Mereka adalah orang-orang cerdas, berani, dan seringkali dianggap mewakili suara “kita”—rakyat yang resah, mahasiswa yang frustrasi, publik yang skeptis.

Baca Juga: Supriyanto Martosuwito: Orde Baru Membantai Muslim

Tapi entah sejak kapan, suara mereka mulai terdengar seperti gema dari ruang yang tak lagi percaya pada apa pun. Suara-suara yang keras, tapi dingin. Tajam, tapi kering.

Rocky Gerung, misalnya, selalu hadir dengan diksi yang mencolok, seperti kata "moralitas" - “akal sehat” yang ia pasang sebagai pagar konsep atas semua argumen. Ia menawarkan kritik tanpa kompromi terhadap kekuasaan, seringkali dalam bentuk pernyataan yang lebih cocok sebagai provokasi ketimbang diskusi. Enteng mengucap kata "dungu" terhadap yang dia tak sukai.

Di forum temu wicara dan ruang diskusi kampus, dia dielu-elukan seperti filsuf yang membongkar kepalsuan republik. Tapi lama-lama, yang tersisa bukan kesadaran kritis, melainkan residu kecurigaan tanpa dasar.

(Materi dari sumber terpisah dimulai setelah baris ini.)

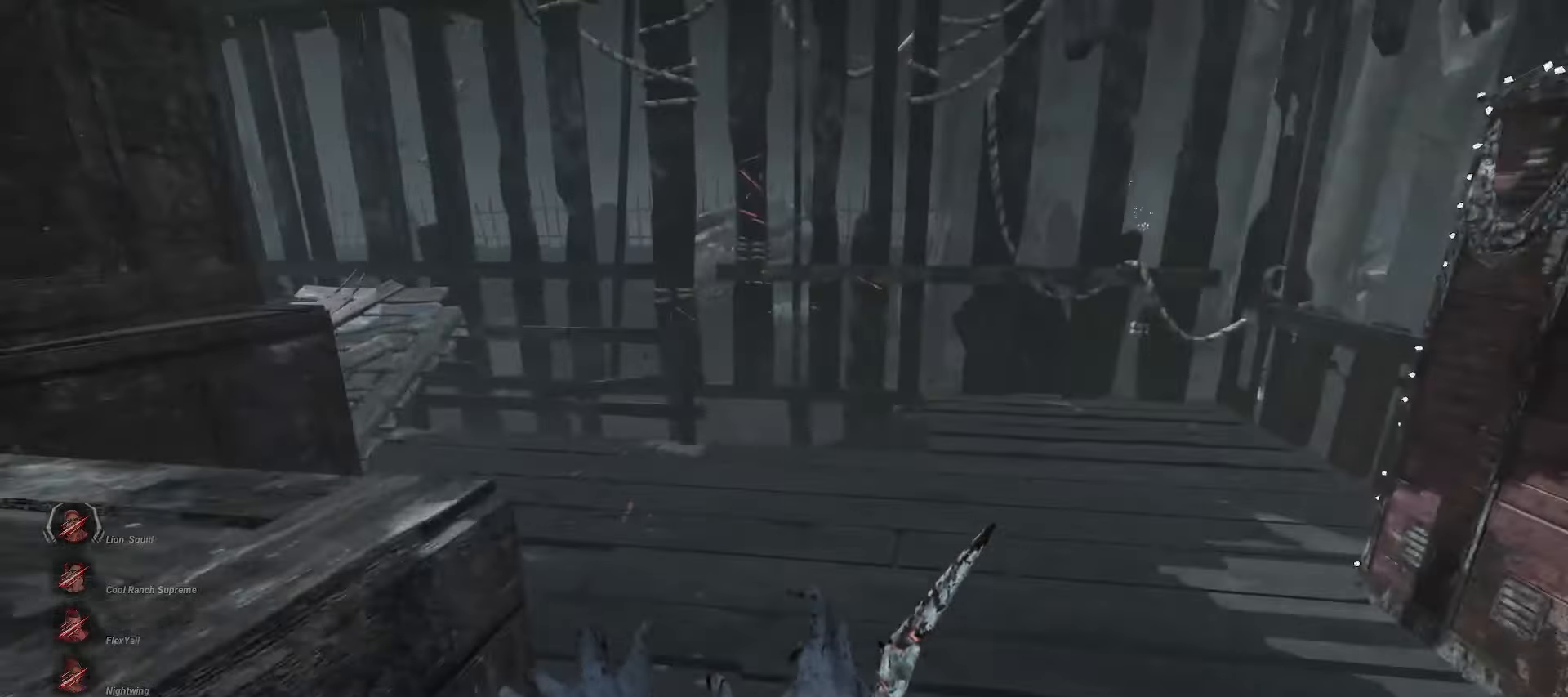
{"keys": ["d", "w"], "mouse": [], "events": [[383, "d", "down"]]}
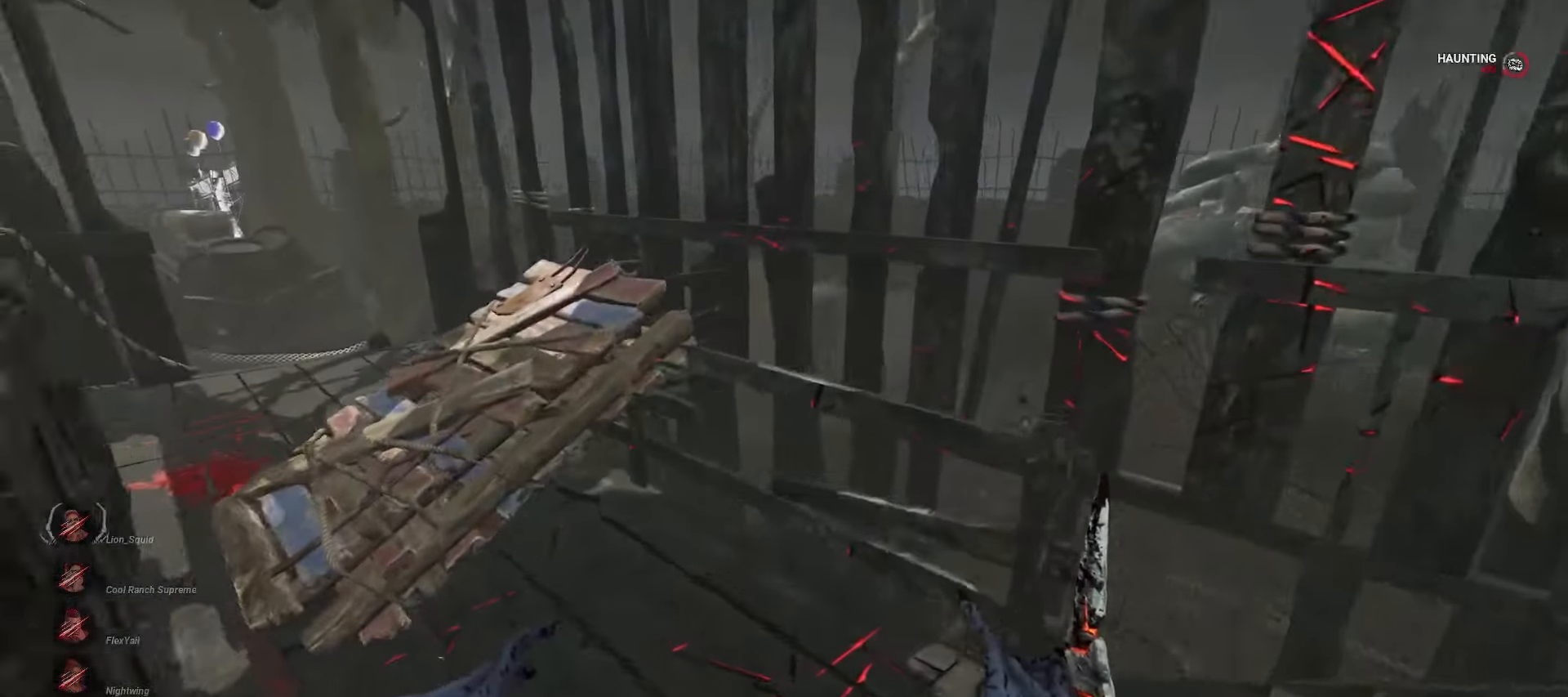
{"keys": ["w"], "mouse": [], "events": [[383, "d", "up"]]}
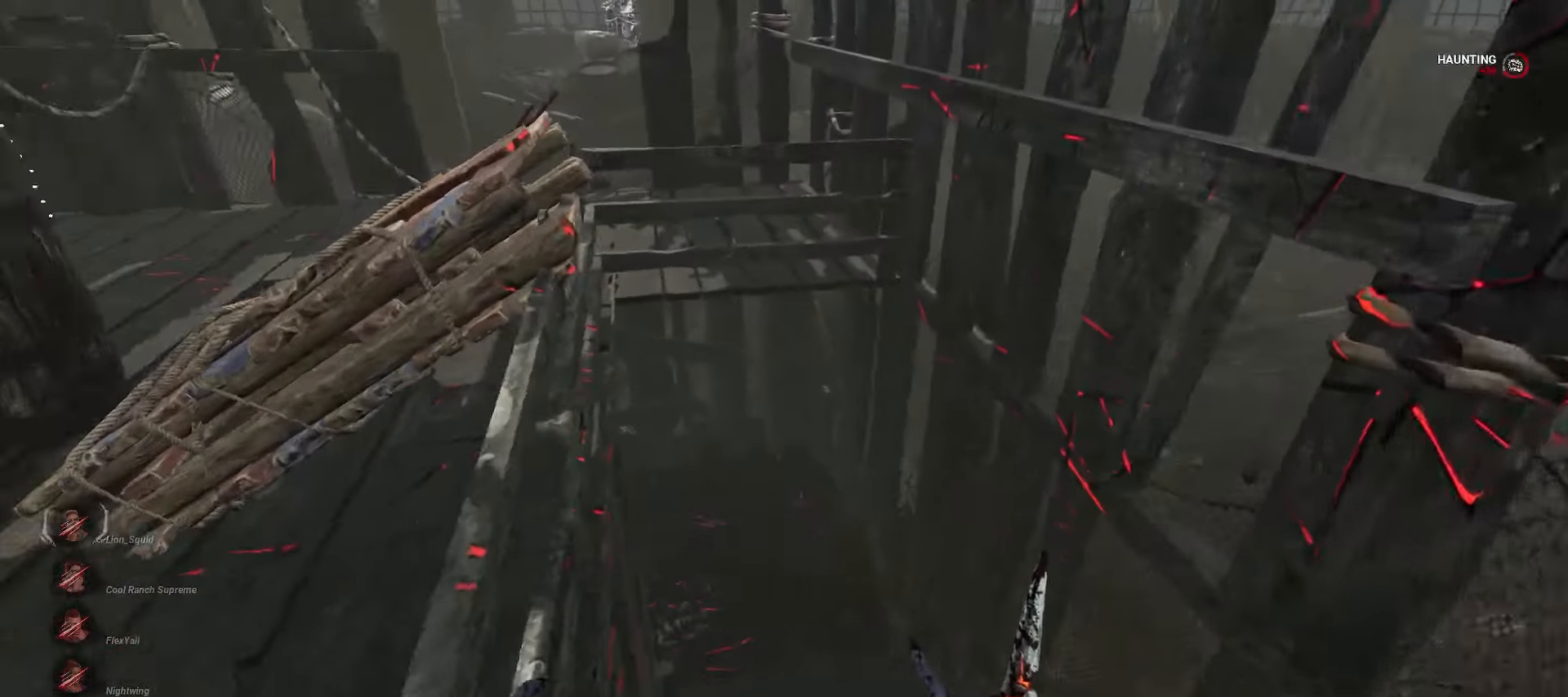
{"keys": ["w"], "mouse": [], "events": []}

Ia bicara tentang negara seolah semuanya palsu, politik sebagai panggung penipuan, dan demokrasi sebagai sandiwara panjang yang menipu semua orang kecuali dirinya.

Baca Juga: Supriyanto Martosuwito: Pendakwah Arab dan Yaman, Pulanglah

Lalu ada Najwa Shihab, jurnalis cemerlang, simbol perempuan kuat di dunia media. Wawancaranya tajam, panggungnya megah, misinya seolah mulia: membela publik dari kelalaian negara. Tapi perlahan, acara dan sosoknya bergeser dari ruang tanya menjadi ruang dakwa. Ia tidak sekadar mengulik, tapi menguliti. Ia bukan hanya menggugat, tapi seolah sudah punya vonis sebelum tamu bicara. Merangkap kerja sebagai pewawancara, jaksa dan hakim sekaligus.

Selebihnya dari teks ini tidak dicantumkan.